• **OBJETIVO**
No texto sobre o golpe de Estado, quais são as quatro coisas que o autor diz estarem "em jogo"?

• **TEXTO DE LEITURA**
Guto Leite – Professor de Literatura Brasileira (UFRGS), poeta e compositor, parte do coletivo Frente de Professores da Letras em Defesa da Democracia
De início esclareço o leitor que não vou tentar repetir as tão frequentes e imprescindíveis análises que vêm sendo feitas por historiadores, jornalistas, cientistas sociais, filósofos etc.[1]. Sou somente um professor de literatura e conto com a segurança desse lugar, recusando voos mais altos. Pretendo, contudo, indicar alguns aspectos da atual conjuntura que não têm surgido nos textos que leio ou novas facetas de aspectos comumente abordados, no intuito de tentar construir uma visão mais complexa do golpe de Estado, refletir um pouco sobre nossa posição e responsabilidade diante do ocorrido, como pessoas que pensam o processo, e aventar algumas saídas para recuperarmos as bases mínimas de um debate democrático.
Vale dizer, primeiramente, que mais uma vez, como no golpe de 64[2], a burguesia brasileira preferiu o conforto subordinado ao capital internacional aos riscos de uma disputa por maior autonomia decorrente de arranjo interno. Isso torna evidente que são muito estreitas as possibilidades de conciliação entre classes e do modo como foi feito até hoje no país, notadamente a partir do governo Lula, ficamos à mercê de uma reviravolta brutal que não só nos tome os direitos obtidos, mas avance no aumento da assimetria. CLT, Previdência, SUS, Enem; está tudo em jogo. O combate à corrupção e uma reforma política efetiva são alguns dos instrumentos que poderiam agir nessas relações em favor dos mais oprimidos, no entanto a elite brasileira está sempre atenta na manutenção de seus privilégios. Fica claro também que Dilma não errou mais ou menos do que outros presidentes, ou mais paradoxal do que isso, seu erro político foi certa intransigência a aspectos fisiológicos do Estado brasileiro. Em síntese: seu erro foi seu acerto, ou vice-versa. Não tão intransigente quanto a outras conciliações, como em relação ao agronegócio e às comunidades indígenas ao lucro dos bancos, ao defender autonomia do Ministério Público – afinal, ela não deve, nem Teme – ou bloquear as influências de Eduardo Cunha em Furnas, ela se tornou elemento estranho ao universo político nacional, cercando-se de aliados que não lhe bastaram no processo de impedimento. Que golpes de Estado passem por dentro da constituição cordial da República brasileira, também parece evidente na observação de quantos governos eleitos conseguiram completar seus mandatos. Fica, portanto, a dúvida se estamos falando do fim de um projeto de esquerda ou do fim de um projeto de República, já que alianças pragmáticas, sempre mais fortes do que oposições, demonstraram que mais cedo ou mais tarde fazem a serpente quebrar o ovo.

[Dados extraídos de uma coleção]
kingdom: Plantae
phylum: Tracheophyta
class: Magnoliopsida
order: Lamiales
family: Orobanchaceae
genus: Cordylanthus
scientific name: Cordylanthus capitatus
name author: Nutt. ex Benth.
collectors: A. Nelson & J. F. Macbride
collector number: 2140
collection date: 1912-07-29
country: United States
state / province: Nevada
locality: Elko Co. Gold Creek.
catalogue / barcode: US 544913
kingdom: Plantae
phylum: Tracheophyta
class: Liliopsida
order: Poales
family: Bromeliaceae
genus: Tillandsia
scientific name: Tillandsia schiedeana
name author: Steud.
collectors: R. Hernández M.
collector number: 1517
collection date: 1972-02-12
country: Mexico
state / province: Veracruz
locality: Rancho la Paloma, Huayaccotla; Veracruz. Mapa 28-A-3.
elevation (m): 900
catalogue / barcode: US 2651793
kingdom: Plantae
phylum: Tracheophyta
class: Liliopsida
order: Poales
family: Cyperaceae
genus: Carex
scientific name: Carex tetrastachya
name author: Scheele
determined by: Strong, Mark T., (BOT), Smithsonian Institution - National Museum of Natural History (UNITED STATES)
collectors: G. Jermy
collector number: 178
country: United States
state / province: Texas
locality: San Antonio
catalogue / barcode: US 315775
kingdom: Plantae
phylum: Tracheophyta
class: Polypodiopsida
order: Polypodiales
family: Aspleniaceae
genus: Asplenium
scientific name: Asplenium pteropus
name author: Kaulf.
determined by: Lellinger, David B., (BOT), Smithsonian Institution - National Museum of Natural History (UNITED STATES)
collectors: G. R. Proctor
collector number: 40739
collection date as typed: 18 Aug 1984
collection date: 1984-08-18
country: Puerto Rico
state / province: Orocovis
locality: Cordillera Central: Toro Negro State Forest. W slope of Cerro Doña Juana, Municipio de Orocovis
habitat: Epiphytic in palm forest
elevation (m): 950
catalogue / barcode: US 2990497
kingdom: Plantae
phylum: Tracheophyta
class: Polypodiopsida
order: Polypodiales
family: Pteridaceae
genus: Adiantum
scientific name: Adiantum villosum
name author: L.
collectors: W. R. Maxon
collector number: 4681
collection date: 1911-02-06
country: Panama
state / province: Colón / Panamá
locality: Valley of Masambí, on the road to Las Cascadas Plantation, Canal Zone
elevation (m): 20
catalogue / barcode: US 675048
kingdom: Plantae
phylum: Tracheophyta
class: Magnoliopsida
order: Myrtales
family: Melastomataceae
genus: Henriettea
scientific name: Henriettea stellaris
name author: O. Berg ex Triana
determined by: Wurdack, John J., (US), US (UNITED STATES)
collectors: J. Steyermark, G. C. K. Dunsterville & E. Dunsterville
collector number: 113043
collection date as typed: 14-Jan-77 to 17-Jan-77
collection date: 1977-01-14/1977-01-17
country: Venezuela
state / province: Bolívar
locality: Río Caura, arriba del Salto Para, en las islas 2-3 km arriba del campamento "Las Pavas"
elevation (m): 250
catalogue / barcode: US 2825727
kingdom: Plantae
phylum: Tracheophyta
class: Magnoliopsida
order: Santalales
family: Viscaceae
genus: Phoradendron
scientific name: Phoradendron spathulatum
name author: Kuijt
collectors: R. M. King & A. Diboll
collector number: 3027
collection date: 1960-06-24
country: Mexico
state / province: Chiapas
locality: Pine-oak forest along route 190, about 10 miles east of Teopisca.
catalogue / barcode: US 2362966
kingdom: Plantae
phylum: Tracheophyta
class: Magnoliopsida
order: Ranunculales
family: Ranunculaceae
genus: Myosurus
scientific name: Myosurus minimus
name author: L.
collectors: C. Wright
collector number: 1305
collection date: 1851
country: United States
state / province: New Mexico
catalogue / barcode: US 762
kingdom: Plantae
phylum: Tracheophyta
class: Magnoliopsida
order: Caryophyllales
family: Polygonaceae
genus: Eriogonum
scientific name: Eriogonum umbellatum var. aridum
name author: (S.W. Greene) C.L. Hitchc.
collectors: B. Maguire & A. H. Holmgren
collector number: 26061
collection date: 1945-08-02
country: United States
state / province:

• **SOLUÇÃO DETALHADA**
CLT, Previdência, SUS e Enem.